──────── Dataset entries ────────

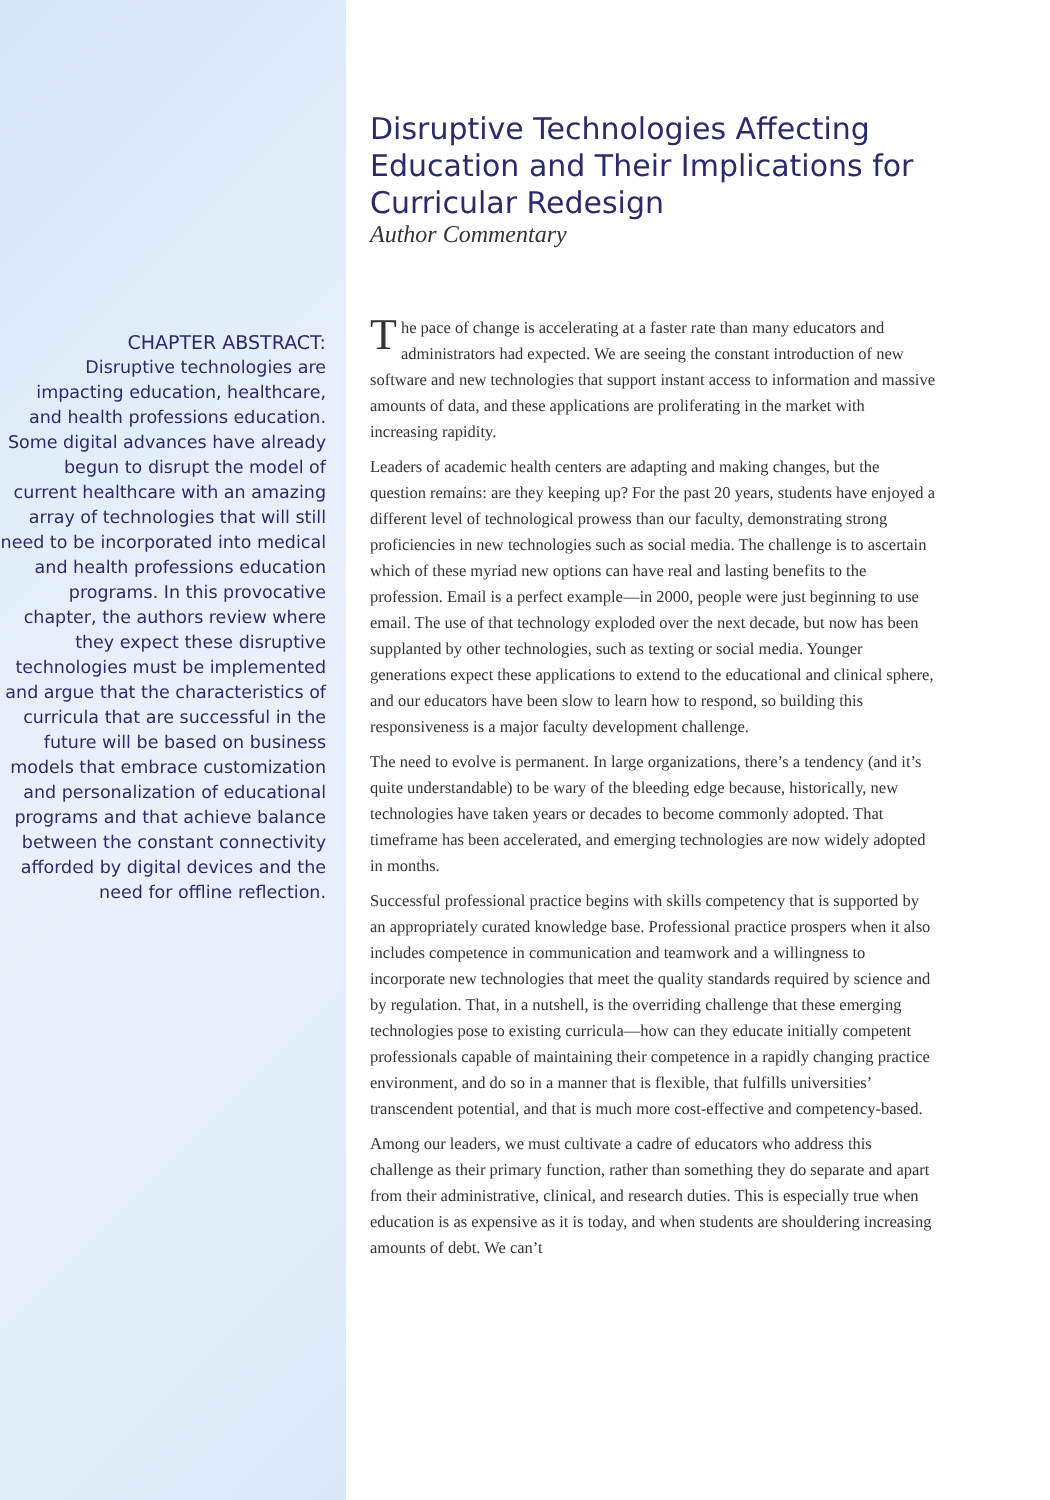CHAPTER ABSTRACT:
Disruptive technologies are impacting education, healthcare, and health professions education. Some digital advances have already begun to disrupt the model of current healthcare with an amazing array of technologies that will still need to be incorporated into medical and health professions education programs. In this provocative chapter, the authors review where they expect these disruptive technologies must be implemented and argue that the characteristics of curricula that are successful in the future will be based on business models that embrace customization and personalization of educational programs and that achieve balance between the constant connectivity afforded by digital devices and the need for offline reflection.
Disruptive Technologies Affecting Education and Their Implications for Curricular Redesign
Author Commentary
The pace of change is accelerating at a faster rate than many educators and administrators had expected. We are seeing the constant introduction of new software and new technologies that support instant access to information and massive amounts of data, and these applications are proliferating in the market with increasing rapidity.
Leaders of academic health centers are adapting and making changes, but the question remains: are they keeping up? For the past 20 years, students have enjoyed a different level of technological prowess than our faculty, demonstrating strong proficiencies in new technologies such as social media. The challenge is to ascertain which of these myriad new options can have real and lasting benefits to the profession. Email is a perfect example—in 2000, people were just beginning to use email. The use of that technology exploded over the next decade, but now has been supplanted by other technologies, such as texting or social media. Younger generations expect these applications to extend to the educational and clinical sphere, and our educators have been slow to learn how to respond, so building this responsiveness is a major faculty development challenge.
The need to evolve is permanent. In large organizations, there’s a tendency (and it’s quite understandable) to be wary of the bleeding edge because, historically, new technologies have taken years or decades to become commonly adopted. That timeframe has been accelerated, and emerging technologies are now widely adopted in months.
Successful professional practice begins with skills competency that is supported by an appropriately curated knowledge base. Professional practice prospers when it also includes competence in communication and teamwork and a willingness to incorporate new technologies that meet the quality standards required by science and by regulation. That, in a nutshell, is the overriding challenge that these emerging technologies pose to existing curricula—how can they educate initially competent professionals capable of maintaining their competence in a rapidly changing practice environment, and do so in a manner that is flexible, that fulfills universities’ transcendent potential, and that is much more cost-effective and competency-based.
Among our leaders, we must cultivate a cadre of educators who address this challenge as their primary function, rather than something they do separate and apart from their administrative, clinical, and research duties. This is especially true when education is as expensive as it is today, and when students are shouldering increasing amounts of debt. We can’t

────────

#### [Directions for this task]
If a picture appears in the records, omit it and print everything else exactly.

#### [Solved problem]
CHAPTER ABSTRACT:
Disruptive technologies are impacting education, healthcare, and health professions education. Some digital advances have already begun to disrupt the model of current healthcare with an amazing array of technologies that will still need to be incorporated into medical and health professions education programs. In this provocative chapter, the authors review where they expect these disruptive technologies must be implemented and argue that the characteristics of curricula that are successful in the future will be based on business models that embrace customization and personalization of educational programs and that achieve balance between the constant connectivity afforded by digital devices and the need for offline reflection.
Disruptive Technologies Affecting Education and Their Implications for Curricular Redesign
Author Commentary
The pace of change is accelerating at a faster rate than many educators and administrators had expected. We are seeing the constant introduction of new software and new technologies that support instant access to information and massive amounts of data, and these applications are proliferating in the market with increasing rapidity.
Leaders of academic health centers are adapting and making changes, but the question remains: are they keeping up? For the past 20 years, students have enjoyed a different level of technological prowess than our faculty, demonstrating strong proficiencies in new technologies such as social media. The challenge is to ascertain which of these myriad new options can have real and lasting benefits to the profession. Email is a perfect example—in 2000, people were just beginning to use email. The use of that technology exploded over the next decade, but now has been supplanted by other technologies, such as texting or social media. Younger generations expect these applications to extend to the educational and clinical sphere, and our educators have been slow to learn how to respond, so building this responsiveness is a major faculty development challenge.
The need to evolve is permanent. In large organizations, there’s a tendency (and it’s quite understandable) to be wary of the bleeding edge because, historically, new technologies have taken years or decades to become commonly adopted. That timeframe has been accelerated, and emerging technologies are now widely adopted in months.
Successful professional practice begins with skills competency that is supported by an appropriately curated knowledge base. Professional practice prospers when it also includes competence in communication and teamwork and a willingness to incorporate new technologies that meet the quality standards required by science and by regulation. That, in a nutshell, is the overriding challenge that these emerging technologies pose to existing curricula—how can they educate initially competent professionals capable of maintaining their competence in a rapidly changing practice environment, and do so in a manner that is flexible, that fulfills universities’ transcendent potential, and that is much more cost-effective and competency-based.
Among our leaders, we must cultivate a cadre of educators who address this challenge as their primary function, rather than something they do separate and apart from their administrative, clinical, and research duties. This is especially true when education is as expensive as it is today, and when students are shouldering increasing amounts of debt. We can’t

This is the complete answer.